In collaboration with Professor Donald Schon of MIT, Pauline developed a groundbreaking theory to explain how experienced practitioners learn new knowledge so as to promote innovative organizational changes. For the past two decades, she has actively promoted partnership between academics and government/non-profit-making organizations to pioneer the use of action research to promote organizational change and generate practice knowledge in Hong Kong and China. She has also transferred her expertise to develop new knowledge for organizational changes in the field of public health. From 2005-2007, Pauline had led a multi-disciplinary research team of medicine, sport science, nutritional science and family therapy in Hong Kong to conduct a number of cross- sectional and qualitative studies on the relationship between family dynamics and childhood obesity. In 2006-2011, her team had launched the first of its kind endeavor in formulating and validating a family-based model to address the adolescent obesity epidemic in Hong Kong. Recently, her research team is conducting the first translational research in Shanghai, China to disseminate and implement the evidences generated from the Hong Kong family-based intervention for preventing adolescent obesity.

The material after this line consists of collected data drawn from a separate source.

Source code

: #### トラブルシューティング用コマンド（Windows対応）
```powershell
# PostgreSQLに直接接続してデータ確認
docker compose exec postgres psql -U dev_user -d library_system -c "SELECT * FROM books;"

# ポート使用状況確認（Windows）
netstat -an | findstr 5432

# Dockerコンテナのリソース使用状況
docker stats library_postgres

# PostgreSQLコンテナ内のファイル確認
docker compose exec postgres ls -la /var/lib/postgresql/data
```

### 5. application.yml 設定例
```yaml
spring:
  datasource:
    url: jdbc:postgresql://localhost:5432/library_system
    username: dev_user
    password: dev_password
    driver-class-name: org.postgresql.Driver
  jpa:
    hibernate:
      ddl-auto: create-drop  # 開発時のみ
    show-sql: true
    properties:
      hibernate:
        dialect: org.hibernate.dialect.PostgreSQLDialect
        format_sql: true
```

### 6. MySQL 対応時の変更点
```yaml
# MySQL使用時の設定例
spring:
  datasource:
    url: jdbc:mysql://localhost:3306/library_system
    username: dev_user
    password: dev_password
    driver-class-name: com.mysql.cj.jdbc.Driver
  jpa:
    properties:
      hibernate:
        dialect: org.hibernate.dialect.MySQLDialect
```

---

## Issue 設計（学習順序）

In 2011, Pauline was awarded as a Fulbright Scholar at the George Warren Brown School of Social Work at Washington University in St. Louis. She collaborated with Prof. Ross Brownson and other distinguished faculty members of the Prevention Research Center of WUST to introduce a new discipline, the dissemination and implementation science, to China. Moreover, she co-edited a book specific to dissemination research in China: Building Knowledge in China through Practice-based and Evidence-Based Research. 

Pauline’s academic and research interests include organizational learning and change, collaborative action research, family therapy, educating reflective practitioners- researchers, and cross- cultural evidence- based interventions.